(Required work) Write out the part of the statistical utilities text below that begins at the words "The Area Under" and stops after "in ascending order.".

(Passage shown)

--

Statistical Utilities
- causationentropy.core.stats.auc(TPRs, FPRs)[source]
Compute Area Under the ROC Curve (AUC) using trapezoidal integration.
The Area Under the Curve provides a single scalar measure of classifier performance across all classification thresholds. It is computed as:
\[\text{AUC} = \int_0^1 \text{TPR}(\text{FPR}) \, d(\text{FPR})\]where TPR (True Positive Rate) and FPR (False Positive Rate) define the ROC curve. The integral is approximated using the trapezoidal rule:
\[\text{AUC} \approx \sum_{i=1}^{n-1} \frac{1}{2}[\text{TPR}_i + \text{TPR}_{i+1}][\text{FPR}_{i+1} - \text{FPR}_i]\]- Parameters:
TPRs (array-like) – True Positive Rates (sensitivities) corresponding to different thresholds. Should be sorted in ascending order of FPR.
FPRs (array-like) – False Positive Rates (1 - specificities) corresponding to different thresholds. Should be sorted in ascending order.
- Returns:
AUC – Area under the ROC curve. Values range from 0 to 1, where: - 0.5: Random classifier performance - 1.0: Perfect classifier performance - 0.0: Perfectly wrong classifier (can be inverted)

--

(The data)

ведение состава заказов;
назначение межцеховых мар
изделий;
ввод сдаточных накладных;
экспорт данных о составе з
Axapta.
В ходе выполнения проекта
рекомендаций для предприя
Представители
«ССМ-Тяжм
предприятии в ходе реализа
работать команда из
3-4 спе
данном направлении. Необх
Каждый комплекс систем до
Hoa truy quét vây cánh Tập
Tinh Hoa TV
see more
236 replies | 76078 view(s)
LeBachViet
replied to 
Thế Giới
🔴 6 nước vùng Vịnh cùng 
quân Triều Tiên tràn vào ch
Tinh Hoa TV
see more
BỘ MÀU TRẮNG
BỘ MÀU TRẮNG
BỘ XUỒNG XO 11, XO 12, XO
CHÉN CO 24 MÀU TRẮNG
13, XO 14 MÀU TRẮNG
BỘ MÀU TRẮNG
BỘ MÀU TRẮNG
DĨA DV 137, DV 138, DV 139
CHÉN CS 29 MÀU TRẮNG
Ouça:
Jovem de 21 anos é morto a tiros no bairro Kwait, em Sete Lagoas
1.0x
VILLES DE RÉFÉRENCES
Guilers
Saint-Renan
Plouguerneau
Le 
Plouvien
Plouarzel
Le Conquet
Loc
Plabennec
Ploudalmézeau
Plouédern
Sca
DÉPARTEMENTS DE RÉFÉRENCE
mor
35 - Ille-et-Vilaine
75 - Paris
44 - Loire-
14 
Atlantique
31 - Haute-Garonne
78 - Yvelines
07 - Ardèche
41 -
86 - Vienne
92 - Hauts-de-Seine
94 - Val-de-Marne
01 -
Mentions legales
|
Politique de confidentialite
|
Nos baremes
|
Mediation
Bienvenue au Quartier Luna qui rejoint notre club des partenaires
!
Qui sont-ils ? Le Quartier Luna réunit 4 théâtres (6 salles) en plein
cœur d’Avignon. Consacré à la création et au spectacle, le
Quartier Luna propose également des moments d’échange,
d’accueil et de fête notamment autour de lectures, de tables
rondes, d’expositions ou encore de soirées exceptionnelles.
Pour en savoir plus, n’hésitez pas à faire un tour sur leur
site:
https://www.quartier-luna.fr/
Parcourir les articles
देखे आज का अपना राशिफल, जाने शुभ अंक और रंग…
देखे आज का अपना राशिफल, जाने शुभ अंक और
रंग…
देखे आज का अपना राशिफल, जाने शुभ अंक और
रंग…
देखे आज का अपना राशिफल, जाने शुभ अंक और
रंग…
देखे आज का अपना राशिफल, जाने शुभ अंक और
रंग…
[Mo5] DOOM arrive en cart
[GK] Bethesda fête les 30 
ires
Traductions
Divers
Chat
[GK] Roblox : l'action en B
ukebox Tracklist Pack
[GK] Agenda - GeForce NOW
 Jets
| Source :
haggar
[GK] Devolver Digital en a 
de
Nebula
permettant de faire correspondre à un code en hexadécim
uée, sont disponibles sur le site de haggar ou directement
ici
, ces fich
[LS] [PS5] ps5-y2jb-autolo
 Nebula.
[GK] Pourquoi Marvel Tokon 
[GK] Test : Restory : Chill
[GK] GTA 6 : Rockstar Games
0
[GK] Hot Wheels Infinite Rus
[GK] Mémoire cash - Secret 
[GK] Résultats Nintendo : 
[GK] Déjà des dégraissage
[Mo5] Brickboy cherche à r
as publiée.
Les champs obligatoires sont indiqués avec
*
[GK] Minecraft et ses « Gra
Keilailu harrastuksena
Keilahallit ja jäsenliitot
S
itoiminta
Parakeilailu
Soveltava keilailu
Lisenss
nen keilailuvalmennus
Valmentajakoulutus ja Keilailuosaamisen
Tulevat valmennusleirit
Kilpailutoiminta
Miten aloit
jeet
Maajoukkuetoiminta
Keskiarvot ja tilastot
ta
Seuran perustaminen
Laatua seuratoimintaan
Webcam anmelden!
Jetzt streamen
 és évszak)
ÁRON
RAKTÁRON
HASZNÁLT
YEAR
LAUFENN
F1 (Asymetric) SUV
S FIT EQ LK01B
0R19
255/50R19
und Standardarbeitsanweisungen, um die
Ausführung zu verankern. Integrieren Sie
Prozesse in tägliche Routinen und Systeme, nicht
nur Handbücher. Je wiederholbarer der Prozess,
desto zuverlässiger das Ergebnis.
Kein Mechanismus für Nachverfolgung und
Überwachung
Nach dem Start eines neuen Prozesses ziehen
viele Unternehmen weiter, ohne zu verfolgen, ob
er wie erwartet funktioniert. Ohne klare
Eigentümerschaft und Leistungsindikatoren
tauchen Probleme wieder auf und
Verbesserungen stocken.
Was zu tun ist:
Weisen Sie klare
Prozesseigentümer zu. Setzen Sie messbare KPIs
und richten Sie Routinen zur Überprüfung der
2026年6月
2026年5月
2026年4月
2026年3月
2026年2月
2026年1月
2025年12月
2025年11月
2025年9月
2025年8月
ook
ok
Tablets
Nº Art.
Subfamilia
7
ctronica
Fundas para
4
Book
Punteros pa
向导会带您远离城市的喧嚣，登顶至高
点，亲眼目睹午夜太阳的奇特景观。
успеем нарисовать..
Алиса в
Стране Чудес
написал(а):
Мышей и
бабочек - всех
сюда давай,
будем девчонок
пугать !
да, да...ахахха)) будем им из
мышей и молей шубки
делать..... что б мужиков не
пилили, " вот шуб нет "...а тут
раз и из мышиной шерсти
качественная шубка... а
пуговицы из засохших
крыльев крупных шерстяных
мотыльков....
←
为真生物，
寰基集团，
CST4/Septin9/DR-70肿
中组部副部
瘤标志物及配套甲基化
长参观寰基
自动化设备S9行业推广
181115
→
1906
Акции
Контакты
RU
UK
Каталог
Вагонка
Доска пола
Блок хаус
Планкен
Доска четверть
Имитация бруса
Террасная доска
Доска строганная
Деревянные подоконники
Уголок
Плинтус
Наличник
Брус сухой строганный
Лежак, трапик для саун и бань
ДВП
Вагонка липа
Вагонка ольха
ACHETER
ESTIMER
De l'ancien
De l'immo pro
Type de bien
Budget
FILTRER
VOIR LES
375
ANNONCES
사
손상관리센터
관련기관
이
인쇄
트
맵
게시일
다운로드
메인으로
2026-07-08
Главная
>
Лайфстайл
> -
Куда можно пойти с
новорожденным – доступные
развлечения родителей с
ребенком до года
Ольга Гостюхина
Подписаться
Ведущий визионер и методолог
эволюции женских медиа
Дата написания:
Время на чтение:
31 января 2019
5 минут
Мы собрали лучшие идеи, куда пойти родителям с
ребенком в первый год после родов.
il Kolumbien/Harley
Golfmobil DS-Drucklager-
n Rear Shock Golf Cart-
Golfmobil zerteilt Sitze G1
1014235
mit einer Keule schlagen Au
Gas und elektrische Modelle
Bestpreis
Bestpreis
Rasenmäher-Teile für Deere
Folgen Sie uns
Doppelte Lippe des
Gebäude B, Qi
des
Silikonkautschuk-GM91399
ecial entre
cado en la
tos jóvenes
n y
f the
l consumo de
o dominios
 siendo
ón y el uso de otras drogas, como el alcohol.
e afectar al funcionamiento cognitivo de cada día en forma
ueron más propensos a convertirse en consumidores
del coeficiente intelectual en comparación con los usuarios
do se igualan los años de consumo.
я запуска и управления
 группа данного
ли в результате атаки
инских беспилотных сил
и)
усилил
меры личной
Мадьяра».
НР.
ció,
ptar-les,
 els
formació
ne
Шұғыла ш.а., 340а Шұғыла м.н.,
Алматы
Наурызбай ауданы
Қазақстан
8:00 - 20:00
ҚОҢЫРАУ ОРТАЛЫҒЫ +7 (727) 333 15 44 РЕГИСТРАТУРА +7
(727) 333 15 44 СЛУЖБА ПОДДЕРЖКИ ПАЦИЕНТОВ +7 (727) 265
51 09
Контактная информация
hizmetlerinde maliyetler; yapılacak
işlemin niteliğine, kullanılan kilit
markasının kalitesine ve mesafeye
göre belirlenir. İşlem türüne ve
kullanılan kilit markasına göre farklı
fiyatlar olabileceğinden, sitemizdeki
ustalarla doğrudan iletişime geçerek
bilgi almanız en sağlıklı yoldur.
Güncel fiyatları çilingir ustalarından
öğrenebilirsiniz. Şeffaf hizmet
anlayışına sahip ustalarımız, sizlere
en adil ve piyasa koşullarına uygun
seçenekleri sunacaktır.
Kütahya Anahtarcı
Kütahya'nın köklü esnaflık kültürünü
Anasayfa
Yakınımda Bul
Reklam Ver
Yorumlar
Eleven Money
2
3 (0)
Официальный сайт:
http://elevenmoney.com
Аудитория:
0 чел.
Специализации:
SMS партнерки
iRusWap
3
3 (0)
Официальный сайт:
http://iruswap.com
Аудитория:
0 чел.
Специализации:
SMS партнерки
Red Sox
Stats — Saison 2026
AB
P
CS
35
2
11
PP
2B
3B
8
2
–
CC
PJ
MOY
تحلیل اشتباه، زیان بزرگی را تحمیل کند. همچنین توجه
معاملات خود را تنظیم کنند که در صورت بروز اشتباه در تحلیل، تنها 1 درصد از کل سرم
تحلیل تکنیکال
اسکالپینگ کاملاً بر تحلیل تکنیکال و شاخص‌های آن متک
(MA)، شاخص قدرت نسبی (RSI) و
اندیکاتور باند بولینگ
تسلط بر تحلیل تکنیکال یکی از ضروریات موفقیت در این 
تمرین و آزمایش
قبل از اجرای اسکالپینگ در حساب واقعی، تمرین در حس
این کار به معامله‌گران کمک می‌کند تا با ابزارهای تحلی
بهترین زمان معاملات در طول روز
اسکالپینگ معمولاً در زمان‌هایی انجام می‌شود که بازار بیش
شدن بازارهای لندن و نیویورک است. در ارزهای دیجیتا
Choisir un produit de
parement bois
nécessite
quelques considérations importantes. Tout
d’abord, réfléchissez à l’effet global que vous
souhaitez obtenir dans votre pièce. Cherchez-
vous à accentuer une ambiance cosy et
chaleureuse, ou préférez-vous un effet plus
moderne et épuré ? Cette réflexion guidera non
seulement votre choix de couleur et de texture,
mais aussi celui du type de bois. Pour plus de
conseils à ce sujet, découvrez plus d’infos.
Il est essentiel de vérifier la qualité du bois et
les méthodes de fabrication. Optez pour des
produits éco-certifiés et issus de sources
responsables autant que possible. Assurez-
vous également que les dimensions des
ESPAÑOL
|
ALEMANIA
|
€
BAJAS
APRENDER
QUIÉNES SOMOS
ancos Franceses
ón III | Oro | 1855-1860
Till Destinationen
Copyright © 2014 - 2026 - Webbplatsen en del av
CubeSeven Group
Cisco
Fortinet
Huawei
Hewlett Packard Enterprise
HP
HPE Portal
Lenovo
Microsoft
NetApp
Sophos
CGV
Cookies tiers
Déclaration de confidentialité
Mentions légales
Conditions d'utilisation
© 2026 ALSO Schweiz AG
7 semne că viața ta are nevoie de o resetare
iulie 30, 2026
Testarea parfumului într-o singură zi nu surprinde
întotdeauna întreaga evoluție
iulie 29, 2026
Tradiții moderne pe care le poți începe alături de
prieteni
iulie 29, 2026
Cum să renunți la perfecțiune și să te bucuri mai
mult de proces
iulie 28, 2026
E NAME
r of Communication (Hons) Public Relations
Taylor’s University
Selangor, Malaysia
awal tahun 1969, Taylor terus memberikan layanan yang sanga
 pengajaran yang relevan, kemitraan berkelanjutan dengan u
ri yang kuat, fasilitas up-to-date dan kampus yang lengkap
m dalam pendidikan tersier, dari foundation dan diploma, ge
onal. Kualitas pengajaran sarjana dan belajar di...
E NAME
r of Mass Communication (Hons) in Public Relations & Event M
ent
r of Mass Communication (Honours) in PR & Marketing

--

(Output for this task)
The Area Under the Curve provides a single scalar measure of classifier performance across all classification thresholds. It is computed as:
\[\text{AUC} = \int_0^1 \text{TPR}(\text{FPR}) \, d(\text{FPR})\]where TPR (True Positive Rate) and FPR (False Positive Rate) define the ROC curve. The integral is approximated using the trapezoidal rule:
\[\text{AUC} \approx \sum_{i=1}^{n-1} \frac{1}{2}[\text{TPR}_i + \text{TPR}_{i+1}][\text{FPR}_{i+1} - \text{FPR}_i]\]- Parameters:
TPRs (array-like) – True Positive Rates (sensitivities) corresponding to different thresholds. Should be sorted in ascending order of FPR.
FPRs (array-like) – False Positive Rates (1 - specificities) corresponding to different thresholds. Should be sorted in ascending order.